If a statutory board complies with a standard prescribed by law, will AGO deem these financial statements as true and fair?Compliance with legislated financial reporting standards per se does not necessarily result in financial statements that are true and fair. In forming an audit opinion, AGO will also assess the appropriateness of accounting policies adopted by the statutory board and the adequacy of its disclosures so as to determine whether the financial statements do show a true and fair view of its financial position and results. For example, if a statutory board chooses not to disclose certain transactions (even if allowed under the financial reporting standards) and AGO assesses that these non-disclosures had materially affected the financial statements, AGO will issue a modified or a qualified audit report depending on the severity of the non-disclosure. This is consistent with the requirements of the Singapore Standards on Auditing.

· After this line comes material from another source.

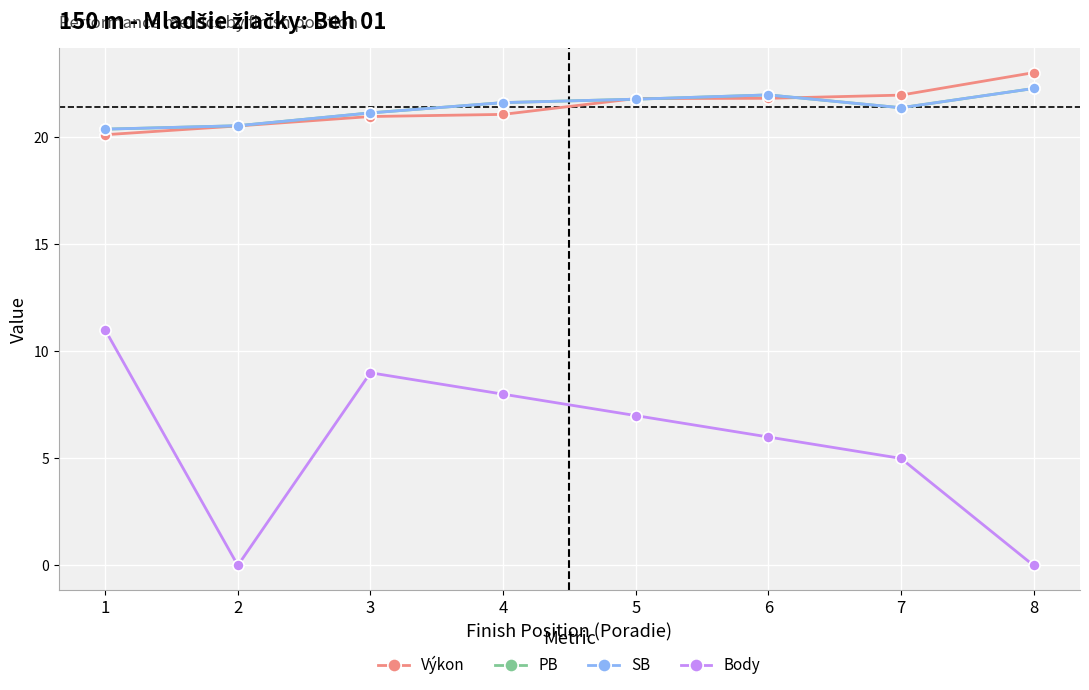

What is the difference between the highest and lowest values at 2?

20.5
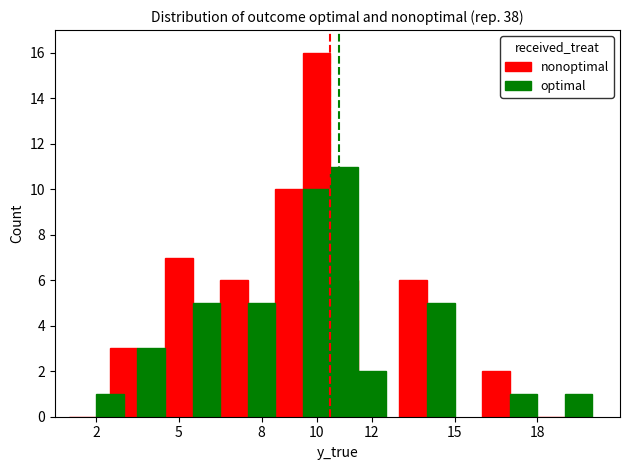

What is the value of the nonoptimal bar at the 8th from the left?

6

What are the qualifications of AGO auditors?Most of the auditors in AGO have accountancy or related degrees. A few have other types of degrees but they would have the background or expertise relevant to their audit work. Most have professional qualifications such as Chartered Accountant (Singapore), Certified Information Systems Auditor and Chartered Financial Analyst.
What legislation governs AGO's duties and responsibilities?
AGO's duties and responsibilities are governed primarily by the Constitution of the Republic of Singapore and the Audit Act.
In addition, the Public Sector (Governance) Act provides for the financial statements of most statutory boards to be audited by the Auditor-General or another auditor appointed by the Minister responsible in consultation with the Auditor-General. See here: more details on AGO's audit authority
What types of reports does AGO produce?
AGO produces the following reports:
1. Report of the Auditor-General submitted annually to the President and presented to Parliament;
2. Audit opinion on the published financial statements of Government and statutory boards; and
3. Management letters for each audit giving details of audit observations such as internal control weaknesses, operational inefficiencies and non-compliances with rules and regulations.
These are sent to the auditees and their supervisory bodies.
When AGO auditors ask for information for their audit, can auditees choose not to provide the information requested by AGO?No. Information requested by AGO for audit within its legal mandate must be produced. The law (Audit Act) empowers the Auditor-General to have access to all information he requires for the discharge of his duty. If information requested for an audit is not released to AGO, the non-disclosure of information may be reported in the Auditor-General's report to the President and Parliament. The financial statements of the auditee, if affected, may also be qualified. Where an auditee has concerns on the release of a particular piece of information (e.g. highly classified information), he should explain such concerns in writing to AGO. Where appropriate, arrangements could be made to restrict access to the information to a more senior AGO officer, including the Auditor-General in person if necessary. The procedure for this is embodied in the "Protocol of AGO's Audit" issued to all ministries and statutory boards on commencement of an audit.